We did not observe any significant differences in sensitivity of detection between capillary and venous blood for all targets (P. falciparum, P. vivax and universal malaria) using MMSR assay, and P. vivax/P. ovale targets using the GFP assay. These results are in line with several previous studies that also found no differences in parasite density or diagnostic sensitivity between capillary and venous samples [10, 12, 13]. However, our data have shown that the GFP assays has significantly higher sensitivity for detection of Plasmodium spp. (p<0.002) and P. falciparum (p<0.05) markers in venous samples.

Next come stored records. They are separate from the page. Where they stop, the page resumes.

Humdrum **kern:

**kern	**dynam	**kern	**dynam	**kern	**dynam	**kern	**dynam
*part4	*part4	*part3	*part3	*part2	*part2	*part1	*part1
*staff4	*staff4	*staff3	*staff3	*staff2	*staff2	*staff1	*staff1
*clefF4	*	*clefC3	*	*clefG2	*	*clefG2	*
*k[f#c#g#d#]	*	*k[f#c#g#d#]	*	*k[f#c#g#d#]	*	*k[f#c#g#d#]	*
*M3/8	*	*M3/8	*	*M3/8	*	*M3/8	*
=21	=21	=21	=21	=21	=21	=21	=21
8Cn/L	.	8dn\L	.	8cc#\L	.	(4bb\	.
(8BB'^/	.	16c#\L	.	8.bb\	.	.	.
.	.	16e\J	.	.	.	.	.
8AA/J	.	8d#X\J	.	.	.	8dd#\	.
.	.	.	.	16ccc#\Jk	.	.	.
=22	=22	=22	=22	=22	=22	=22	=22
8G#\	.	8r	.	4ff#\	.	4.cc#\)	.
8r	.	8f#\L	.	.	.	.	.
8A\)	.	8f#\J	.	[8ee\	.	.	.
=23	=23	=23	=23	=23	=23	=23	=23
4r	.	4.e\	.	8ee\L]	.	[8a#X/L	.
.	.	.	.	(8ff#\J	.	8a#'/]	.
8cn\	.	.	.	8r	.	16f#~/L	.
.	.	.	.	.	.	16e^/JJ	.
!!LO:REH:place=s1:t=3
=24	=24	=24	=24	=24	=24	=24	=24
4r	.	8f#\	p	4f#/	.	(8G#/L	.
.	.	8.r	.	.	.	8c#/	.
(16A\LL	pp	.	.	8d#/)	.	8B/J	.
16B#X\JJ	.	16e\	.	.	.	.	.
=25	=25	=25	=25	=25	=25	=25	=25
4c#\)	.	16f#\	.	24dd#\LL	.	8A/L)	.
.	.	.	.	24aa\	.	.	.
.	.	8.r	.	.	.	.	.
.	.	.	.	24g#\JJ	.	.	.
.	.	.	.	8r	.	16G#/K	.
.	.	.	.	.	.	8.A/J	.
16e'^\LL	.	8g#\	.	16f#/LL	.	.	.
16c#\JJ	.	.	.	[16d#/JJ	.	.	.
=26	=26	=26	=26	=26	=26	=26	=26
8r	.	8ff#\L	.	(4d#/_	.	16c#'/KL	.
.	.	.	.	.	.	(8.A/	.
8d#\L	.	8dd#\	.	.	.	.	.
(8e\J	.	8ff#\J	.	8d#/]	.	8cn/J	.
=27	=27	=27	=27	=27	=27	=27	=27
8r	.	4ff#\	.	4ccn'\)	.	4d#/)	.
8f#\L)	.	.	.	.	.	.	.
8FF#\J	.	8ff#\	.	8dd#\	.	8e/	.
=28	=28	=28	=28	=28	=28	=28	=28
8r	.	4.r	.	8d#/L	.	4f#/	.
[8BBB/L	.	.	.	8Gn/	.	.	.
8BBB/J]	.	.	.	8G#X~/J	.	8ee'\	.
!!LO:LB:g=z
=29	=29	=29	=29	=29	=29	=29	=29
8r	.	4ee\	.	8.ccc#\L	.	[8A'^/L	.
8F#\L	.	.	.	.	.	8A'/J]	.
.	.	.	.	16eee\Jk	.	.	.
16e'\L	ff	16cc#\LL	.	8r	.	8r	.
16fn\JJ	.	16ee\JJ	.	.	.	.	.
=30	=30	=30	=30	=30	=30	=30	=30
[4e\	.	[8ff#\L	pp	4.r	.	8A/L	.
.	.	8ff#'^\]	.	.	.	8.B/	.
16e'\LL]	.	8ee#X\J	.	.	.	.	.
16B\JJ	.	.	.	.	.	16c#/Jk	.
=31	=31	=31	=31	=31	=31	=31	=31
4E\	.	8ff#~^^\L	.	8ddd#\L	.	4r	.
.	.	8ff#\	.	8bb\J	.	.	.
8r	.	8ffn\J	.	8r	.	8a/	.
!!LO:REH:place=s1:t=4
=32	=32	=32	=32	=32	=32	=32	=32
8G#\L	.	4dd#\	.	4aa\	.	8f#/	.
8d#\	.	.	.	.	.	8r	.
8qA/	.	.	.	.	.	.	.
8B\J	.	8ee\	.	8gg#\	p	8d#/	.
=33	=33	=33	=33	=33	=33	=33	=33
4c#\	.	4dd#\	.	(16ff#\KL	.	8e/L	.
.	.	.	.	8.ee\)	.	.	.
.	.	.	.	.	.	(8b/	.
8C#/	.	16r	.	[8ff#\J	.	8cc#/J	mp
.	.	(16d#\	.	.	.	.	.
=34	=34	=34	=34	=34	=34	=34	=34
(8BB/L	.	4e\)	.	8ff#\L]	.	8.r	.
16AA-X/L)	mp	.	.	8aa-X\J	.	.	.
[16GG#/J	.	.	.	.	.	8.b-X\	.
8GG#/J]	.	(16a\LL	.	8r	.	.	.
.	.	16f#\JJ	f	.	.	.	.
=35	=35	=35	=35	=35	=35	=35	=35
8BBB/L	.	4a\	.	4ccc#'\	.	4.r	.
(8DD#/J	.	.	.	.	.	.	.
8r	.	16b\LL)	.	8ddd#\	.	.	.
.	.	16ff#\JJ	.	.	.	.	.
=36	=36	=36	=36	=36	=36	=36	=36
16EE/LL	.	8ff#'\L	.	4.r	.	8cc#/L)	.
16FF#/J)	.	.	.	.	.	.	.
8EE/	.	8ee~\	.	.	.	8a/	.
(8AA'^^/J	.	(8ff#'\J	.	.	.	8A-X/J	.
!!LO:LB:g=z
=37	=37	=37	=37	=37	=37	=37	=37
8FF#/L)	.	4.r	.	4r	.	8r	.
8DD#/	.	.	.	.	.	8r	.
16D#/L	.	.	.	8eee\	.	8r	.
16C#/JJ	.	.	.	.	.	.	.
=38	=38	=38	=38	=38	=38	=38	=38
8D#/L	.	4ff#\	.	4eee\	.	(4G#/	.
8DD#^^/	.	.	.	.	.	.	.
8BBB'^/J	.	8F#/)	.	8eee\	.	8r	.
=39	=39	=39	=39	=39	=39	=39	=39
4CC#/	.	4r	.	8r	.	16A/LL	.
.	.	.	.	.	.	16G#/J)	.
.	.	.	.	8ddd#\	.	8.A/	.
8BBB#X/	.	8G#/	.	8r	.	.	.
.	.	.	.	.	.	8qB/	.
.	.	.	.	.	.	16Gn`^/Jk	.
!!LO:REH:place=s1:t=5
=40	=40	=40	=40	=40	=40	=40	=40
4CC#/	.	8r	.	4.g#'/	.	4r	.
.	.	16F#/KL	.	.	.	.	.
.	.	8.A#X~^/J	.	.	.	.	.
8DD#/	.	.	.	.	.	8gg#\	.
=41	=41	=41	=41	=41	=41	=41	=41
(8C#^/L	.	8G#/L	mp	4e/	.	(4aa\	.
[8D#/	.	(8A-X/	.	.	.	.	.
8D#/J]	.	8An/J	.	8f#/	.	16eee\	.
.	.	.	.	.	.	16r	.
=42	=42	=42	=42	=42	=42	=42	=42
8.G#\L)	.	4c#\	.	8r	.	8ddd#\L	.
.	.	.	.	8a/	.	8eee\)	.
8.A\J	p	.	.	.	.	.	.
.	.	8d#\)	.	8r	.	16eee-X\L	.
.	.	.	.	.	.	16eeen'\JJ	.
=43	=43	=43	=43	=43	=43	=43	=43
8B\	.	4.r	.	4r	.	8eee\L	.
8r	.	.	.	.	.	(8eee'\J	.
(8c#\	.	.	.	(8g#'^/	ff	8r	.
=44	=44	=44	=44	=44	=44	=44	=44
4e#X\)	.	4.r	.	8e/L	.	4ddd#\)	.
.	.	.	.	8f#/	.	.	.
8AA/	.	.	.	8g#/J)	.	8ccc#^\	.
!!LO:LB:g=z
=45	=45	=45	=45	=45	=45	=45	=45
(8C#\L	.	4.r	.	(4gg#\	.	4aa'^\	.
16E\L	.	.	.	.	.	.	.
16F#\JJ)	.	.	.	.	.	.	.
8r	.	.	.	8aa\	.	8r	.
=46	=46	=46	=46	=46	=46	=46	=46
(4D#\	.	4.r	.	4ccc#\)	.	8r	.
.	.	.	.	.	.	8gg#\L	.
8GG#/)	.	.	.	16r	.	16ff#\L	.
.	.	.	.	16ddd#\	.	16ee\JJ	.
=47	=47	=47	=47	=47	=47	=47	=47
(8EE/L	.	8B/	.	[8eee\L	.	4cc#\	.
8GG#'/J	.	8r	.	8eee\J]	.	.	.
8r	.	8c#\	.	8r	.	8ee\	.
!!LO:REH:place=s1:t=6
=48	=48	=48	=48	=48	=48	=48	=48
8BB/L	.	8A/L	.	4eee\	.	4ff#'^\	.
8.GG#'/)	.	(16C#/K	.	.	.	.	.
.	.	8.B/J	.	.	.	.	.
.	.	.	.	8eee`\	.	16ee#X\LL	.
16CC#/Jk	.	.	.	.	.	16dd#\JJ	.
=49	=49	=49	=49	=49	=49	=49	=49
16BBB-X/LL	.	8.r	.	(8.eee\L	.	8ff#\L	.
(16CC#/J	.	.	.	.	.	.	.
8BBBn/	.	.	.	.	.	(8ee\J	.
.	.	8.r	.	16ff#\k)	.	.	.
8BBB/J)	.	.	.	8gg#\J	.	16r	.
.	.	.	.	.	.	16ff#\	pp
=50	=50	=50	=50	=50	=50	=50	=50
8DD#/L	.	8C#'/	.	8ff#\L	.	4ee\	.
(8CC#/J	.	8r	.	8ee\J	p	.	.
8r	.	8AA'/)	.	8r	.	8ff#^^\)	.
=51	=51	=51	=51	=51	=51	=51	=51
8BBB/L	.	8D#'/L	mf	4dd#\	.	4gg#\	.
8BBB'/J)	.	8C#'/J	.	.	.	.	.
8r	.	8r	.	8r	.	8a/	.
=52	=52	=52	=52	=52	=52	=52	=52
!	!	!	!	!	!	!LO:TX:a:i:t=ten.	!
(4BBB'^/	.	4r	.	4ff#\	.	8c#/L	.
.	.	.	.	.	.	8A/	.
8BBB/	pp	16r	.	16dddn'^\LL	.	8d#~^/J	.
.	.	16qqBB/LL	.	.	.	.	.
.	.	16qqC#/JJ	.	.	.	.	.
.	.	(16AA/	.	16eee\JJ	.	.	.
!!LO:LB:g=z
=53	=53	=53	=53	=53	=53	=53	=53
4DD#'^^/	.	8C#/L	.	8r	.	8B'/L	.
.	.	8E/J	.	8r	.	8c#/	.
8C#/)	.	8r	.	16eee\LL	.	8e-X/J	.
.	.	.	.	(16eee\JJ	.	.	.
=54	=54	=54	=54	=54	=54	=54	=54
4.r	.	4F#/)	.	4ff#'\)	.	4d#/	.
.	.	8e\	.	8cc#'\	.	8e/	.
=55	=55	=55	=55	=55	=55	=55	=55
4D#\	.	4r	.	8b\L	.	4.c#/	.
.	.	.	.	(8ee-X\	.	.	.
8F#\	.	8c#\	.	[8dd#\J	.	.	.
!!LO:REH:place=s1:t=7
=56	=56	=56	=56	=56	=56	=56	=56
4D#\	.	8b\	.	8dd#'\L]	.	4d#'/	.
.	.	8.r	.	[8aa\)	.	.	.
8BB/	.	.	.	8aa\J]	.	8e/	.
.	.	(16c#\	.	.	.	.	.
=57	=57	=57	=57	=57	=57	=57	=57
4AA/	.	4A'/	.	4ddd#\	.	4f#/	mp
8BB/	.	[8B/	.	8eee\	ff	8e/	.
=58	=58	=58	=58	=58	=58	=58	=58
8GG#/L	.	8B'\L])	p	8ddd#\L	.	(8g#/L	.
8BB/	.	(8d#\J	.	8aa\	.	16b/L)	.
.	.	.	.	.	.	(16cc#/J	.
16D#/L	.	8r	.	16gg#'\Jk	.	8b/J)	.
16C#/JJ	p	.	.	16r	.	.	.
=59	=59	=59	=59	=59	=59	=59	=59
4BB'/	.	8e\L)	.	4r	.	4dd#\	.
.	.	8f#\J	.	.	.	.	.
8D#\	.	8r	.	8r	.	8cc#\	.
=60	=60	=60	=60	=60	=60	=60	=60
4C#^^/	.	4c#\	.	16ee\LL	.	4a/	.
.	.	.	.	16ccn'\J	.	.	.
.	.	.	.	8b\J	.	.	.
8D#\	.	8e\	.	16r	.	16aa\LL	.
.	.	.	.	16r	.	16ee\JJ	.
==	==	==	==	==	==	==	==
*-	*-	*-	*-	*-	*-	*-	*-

The greater sensitivity of the GFP assay for Plasmodium spp. (versus P. falciparum) is largely responsible for the overall higher sensitivity in venous blood by this assay (p<0.05).
The higher overall sensitivity of GFP assay is most likely the result of using nested PCR as a core detection technology of all FilmArray assays [15] as compared to simpler, single-step PCR chemistry used by MMSR. The differences in sensitivity can be also a consequence of using different diagnostic targets, the effect especially visible in case of the universal malaria targets.
We could not unambiguously assess the sensitivity differences in detecting P. vivax (MMSR) and P. vivax/P. ovale (GFP) due to their different intended specificities and low prevalence of P. vivax within West Africa [1, 21, 22]. The presence of small but significant numbers of samples positive for P. vivax/P. ovale in the GFP assay or Plasmodium spp. only in both assays provide further evidence for circulation of P. ovale and P. malariae in the tested population as previously reported [20].
Three studies have previously reported higher parasite density or improved malaria detection sensitivity in capillary blood [4, 11, 12]. However, we are not aware of any previous reports of higher rates of detection in venous samples. The hypothesis that capillary blood may contain higher concentrations of malaria parasites is based on the well-documented feature of malaria pathology, namely increased adherence of Plasmodium-infected erythrocytes to vascular endothelial cells, which leads to their sequestration in certain organs [9]. However, while it is known that malaria-infected erythrocytes can sequester in specific organs (e.g., brain, lungs), it is not clear if significant sequestration occurs in capillaries used for diagnostic sample collection. The results obtained in this study show that for in some circumstances and for certain Plasmodium markers, an opposite effect may be observed, resulting in greater diagnostic sensitivity in venous blood.
A notable difference between the current and previous studies is the population age distribution. Whereas most other studies emphasized testing of children or young teens [4, 10, 11, 13, 14], our study population was significantly older, with a median of 27 years and 25% of the tested subjects between 21 and 25 years of age. It is possible that age-related physiological differences may affect the parasite’s lifecycle, its clinical presentation, and potentially even its prevalence within various compartments [23-25]. An age-controlled study with a higher number of tested subjects and longer collection period would be needed to explore these variables.